Please count the lines in the records below that contain the string "rotationFactor", treating uppercase and lowercase as different, and reply with the number alone.

-- MATERIAL PROVIDED follows --

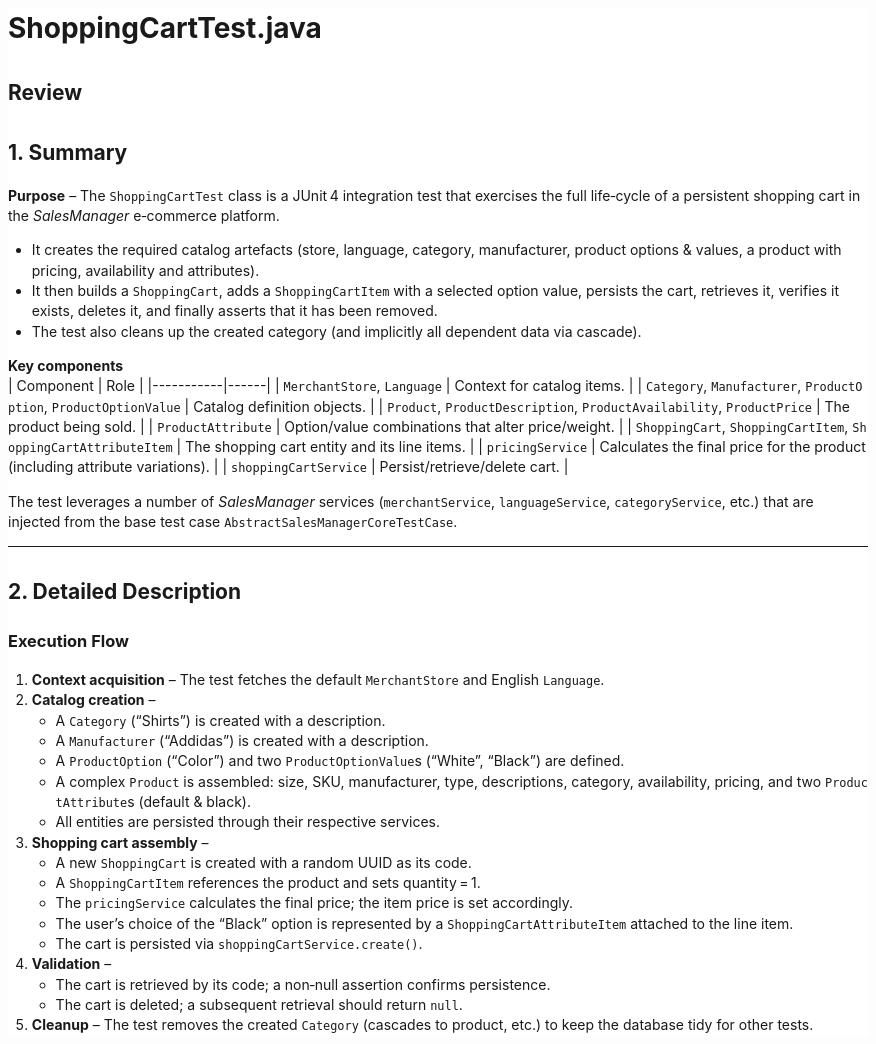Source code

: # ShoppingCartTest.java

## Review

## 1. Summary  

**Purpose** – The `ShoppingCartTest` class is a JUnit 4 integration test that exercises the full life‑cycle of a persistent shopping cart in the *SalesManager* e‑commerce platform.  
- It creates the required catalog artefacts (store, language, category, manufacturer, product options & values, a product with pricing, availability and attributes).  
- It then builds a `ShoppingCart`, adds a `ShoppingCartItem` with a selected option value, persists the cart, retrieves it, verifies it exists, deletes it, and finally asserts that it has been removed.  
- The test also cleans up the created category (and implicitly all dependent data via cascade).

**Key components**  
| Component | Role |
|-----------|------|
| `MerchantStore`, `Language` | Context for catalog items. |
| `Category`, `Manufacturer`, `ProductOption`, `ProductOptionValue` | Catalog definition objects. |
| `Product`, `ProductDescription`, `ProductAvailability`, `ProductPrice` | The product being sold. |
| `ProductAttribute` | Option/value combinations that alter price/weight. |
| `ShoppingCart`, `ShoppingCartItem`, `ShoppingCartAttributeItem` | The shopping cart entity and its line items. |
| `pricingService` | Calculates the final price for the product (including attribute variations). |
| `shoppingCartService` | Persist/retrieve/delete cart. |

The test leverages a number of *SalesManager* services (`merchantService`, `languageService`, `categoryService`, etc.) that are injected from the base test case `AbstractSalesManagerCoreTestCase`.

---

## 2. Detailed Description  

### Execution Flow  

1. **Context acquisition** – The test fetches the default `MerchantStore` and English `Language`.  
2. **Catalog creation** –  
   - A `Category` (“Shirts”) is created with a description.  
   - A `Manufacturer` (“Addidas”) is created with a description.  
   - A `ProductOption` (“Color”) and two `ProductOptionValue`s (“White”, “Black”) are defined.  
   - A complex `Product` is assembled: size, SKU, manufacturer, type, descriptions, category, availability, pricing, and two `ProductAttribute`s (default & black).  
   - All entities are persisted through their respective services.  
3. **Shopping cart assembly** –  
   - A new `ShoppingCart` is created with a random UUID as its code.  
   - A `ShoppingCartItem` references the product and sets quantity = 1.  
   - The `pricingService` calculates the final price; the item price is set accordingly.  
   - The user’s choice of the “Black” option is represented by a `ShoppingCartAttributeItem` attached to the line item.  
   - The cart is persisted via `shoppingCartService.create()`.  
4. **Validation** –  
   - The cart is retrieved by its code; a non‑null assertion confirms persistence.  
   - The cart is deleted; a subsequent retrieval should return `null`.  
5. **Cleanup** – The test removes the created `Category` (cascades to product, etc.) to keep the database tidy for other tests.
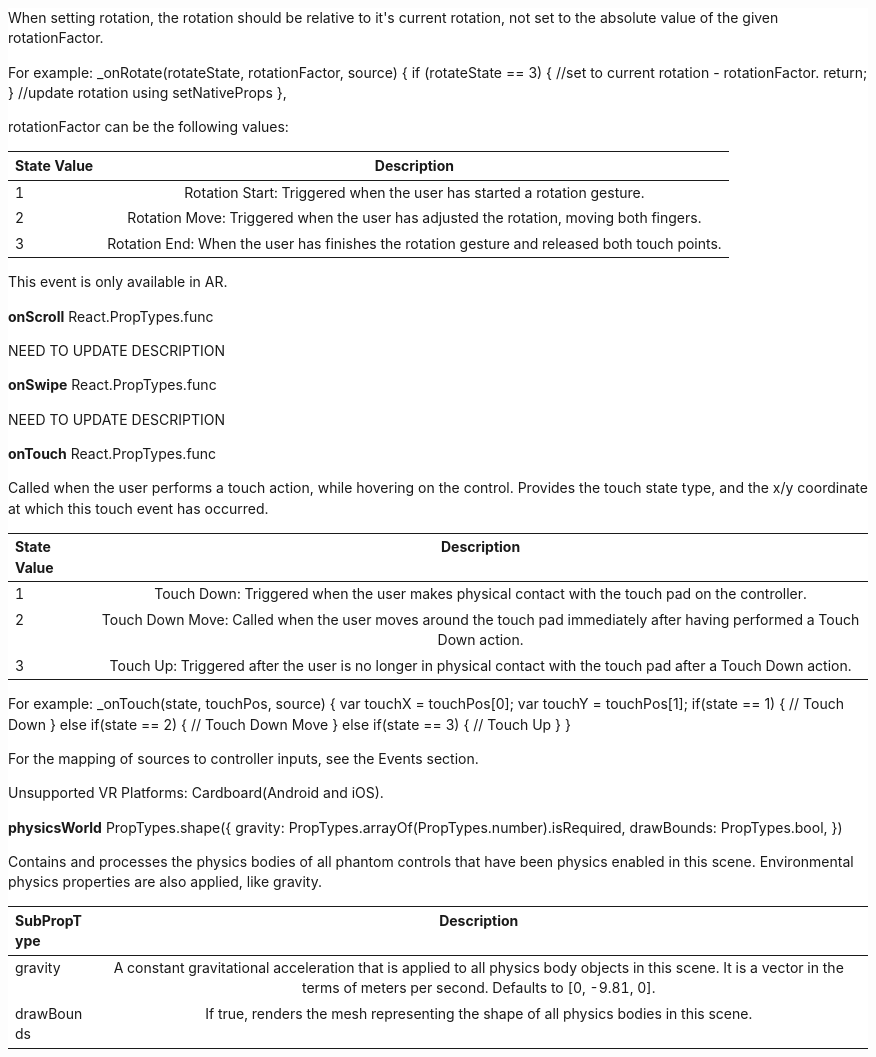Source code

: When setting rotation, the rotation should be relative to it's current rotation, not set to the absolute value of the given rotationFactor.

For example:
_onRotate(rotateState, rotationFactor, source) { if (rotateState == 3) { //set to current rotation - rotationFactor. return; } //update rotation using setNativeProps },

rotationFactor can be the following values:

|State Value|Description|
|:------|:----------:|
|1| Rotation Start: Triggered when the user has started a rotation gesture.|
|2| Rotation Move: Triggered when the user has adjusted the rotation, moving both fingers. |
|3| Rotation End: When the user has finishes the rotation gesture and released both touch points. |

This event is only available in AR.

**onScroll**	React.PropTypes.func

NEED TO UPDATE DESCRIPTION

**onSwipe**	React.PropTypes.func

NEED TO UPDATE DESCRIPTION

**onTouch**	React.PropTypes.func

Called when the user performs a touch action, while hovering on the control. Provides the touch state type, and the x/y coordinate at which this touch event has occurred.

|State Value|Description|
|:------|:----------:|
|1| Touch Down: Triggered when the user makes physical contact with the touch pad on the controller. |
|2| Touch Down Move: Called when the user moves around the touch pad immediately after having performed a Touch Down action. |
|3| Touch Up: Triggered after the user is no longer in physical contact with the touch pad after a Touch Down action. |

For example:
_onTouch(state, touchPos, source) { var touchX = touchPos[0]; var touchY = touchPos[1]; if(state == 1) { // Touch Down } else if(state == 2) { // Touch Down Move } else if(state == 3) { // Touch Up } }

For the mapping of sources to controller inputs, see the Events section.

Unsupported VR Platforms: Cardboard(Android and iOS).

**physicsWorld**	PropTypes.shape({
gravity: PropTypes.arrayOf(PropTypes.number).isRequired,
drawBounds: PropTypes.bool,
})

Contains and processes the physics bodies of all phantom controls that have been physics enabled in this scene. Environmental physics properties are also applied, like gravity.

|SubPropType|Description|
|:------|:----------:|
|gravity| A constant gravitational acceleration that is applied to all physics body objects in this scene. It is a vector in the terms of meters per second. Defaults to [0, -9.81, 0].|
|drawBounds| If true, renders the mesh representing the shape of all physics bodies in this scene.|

-- MATERIAL PROVIDED concluded --

## REPLY
3